Drugi rok, brat trzeci, Przewalska. Pstryczek dopiero teraz zaskoczył, siostra jednego ze szkolnych gołąbeczków, zanotować.
Na kwestię o oprowadzaniu, natychmiast przypomniałam sobie o chłopcu, którego buzię zdobił szczur. Serio, zgoliłby nieudany zarost i byłby jedenaście na dziesięć, ale nie, lepiej szpecić buźkę. Dość urokliwą i anielską buźkę. Coś musiało się tam czaić, nie ma opcji, żeby po prostu taka była, bez swojej ciemniejszej strony medalu.
— Raczej nie jestem taką gadułą, ale rozumiesz, ekscy... — Przerwała, jakby ganiła samą siebie za swoje postępowanie. Przewróciłam powoli oczami.

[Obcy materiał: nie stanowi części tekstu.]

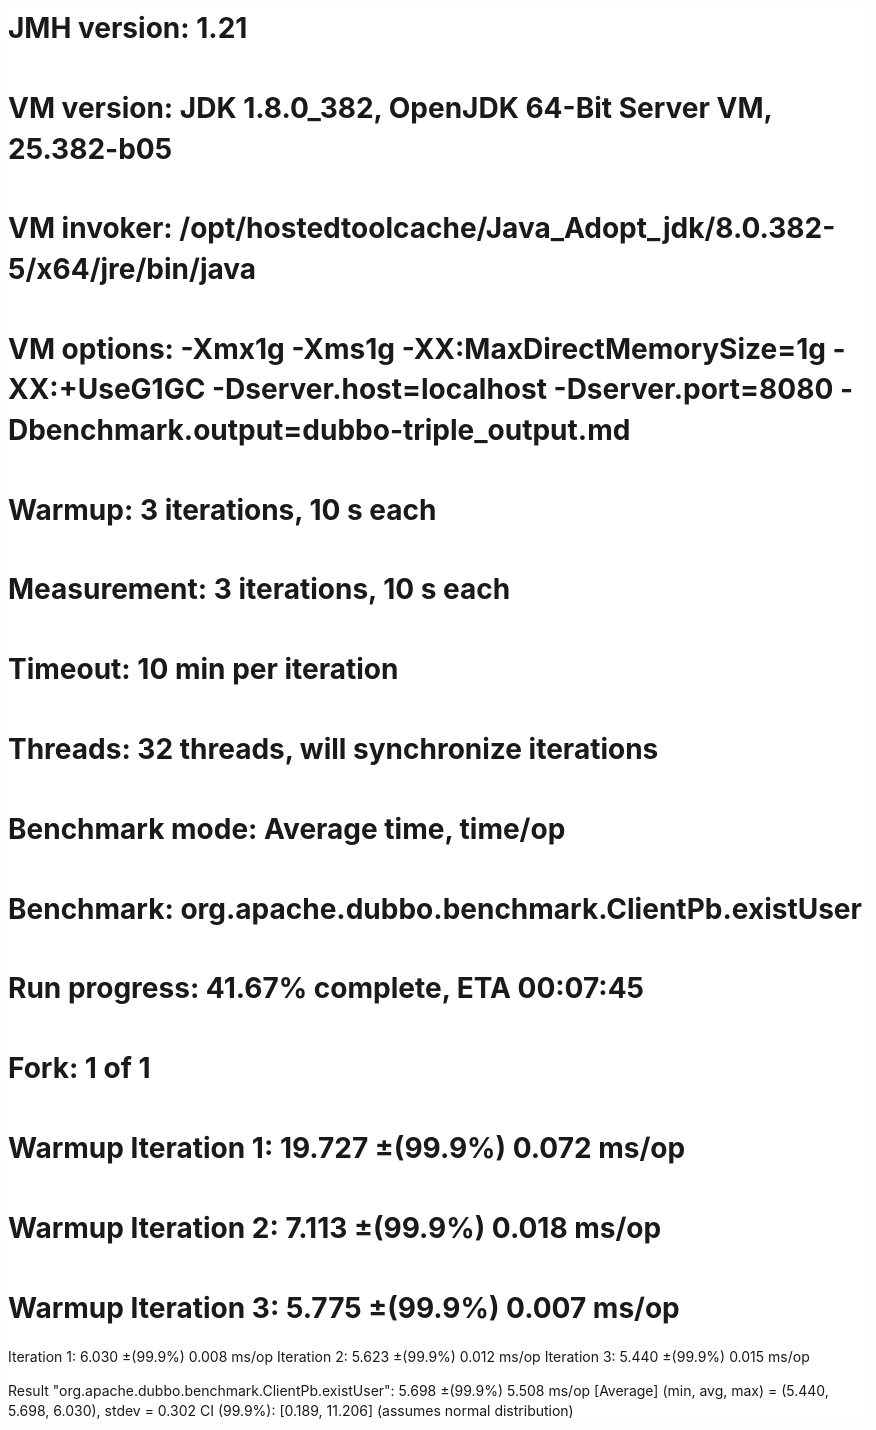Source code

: 
# JMH version: 1.21
# VM version: JDK 1.8.0_382, OpenJDK 64-Bit Server VM, 25.382-b05
# VM invoker: /opt/hostedtoolcache/Java_Adopt_jdk/8.0.382-5/x64/jre/bin/java
# VM options: -Xmx1g -Xms1g -XX:MaxDirectMemorySize=1g -XX:+UseG1GC -Dserver.host=localhost -Dserver.port=8080 -Dbenchmark.output=dubbo-triple_output.md
# Warmup: 3 iterations, 10 s each
# Measurement: 3 iterations, 10 s each
# Timeout: 10 min per iteration
# Threads: 32 threads, will synchronize iterations
# Benchmark mode: Average time, time/op
# Benchmark: org.apache.dubbo.benchmark.ClientPb.existUser

# Run progress: 41.67% complete, ETA 00:07:45
# Fork: 1 of 1
# Warmup Iteration   1: 19.727 ±(99.9%) 0.072 ms/op
# Warmup Iteration   2: 7.113 ±(99.9%) 0.018 ms/op
# Warmup Iteration   3: 5.775 ±(99.9%) 0.007 ms/op
Iteration   1: 6.030 ±(99.9%) 0.008 ms/op
Iteration   2: 5.623 ±(99.9%) 0.012 ms/op
Iteration   3: 5.440 ±(99.9%) 0.015 ms/op


Result "org.apache.dubbo.benchmark.ClientPb.existUser":
  5.698 ±(99.9%) 5.508 ms/op [Average]
  (min, avg, max) = (5.440, 5.698, 6.030), stdev = 0.302
  CI (99.9%): [0.189, 11.206] (assumes normal distribution)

— Gadaj ile potrzeba, nie przepraszaj. — Lubiłam jej głos, delikatniejszy niż te, z którymi spotykałam się dotychczas, miękki i czuły dla ucha, nie skrzypiał, nie drażnił, nie brzmiał, jak przejeżdżanie widelcem po talerzu, czy paznokciami po tablicy. Wzdrygnęłam się na samo wspomnienie dźwięku. — Co do oprowadzania, zostałam tylko wdrożona w ważniejsze miejsca i formalności. Dokładniejsze zapoznanie się z terenem brzmi znakomicie, szczególnie, że mam spędzić tu kolejne kilka lat. Im szybciej, tym lepiej. — Podrapałam się delikatnie po tyle głowy. Czarny, zdrapany lakier lśnił na paznokciach. Przydałoby się je odmalować, wyglądały obskurnie. Oglądnęłam krótkie szpony, przetarłam palcem wskazującym kciuk i ponownie podparłam biodra dłońmi. — Czy będziesz na tyle miła i dobroduszna, droga Wando, że przedstawisz mi to i owo w tej, jakże cudownej, parceli?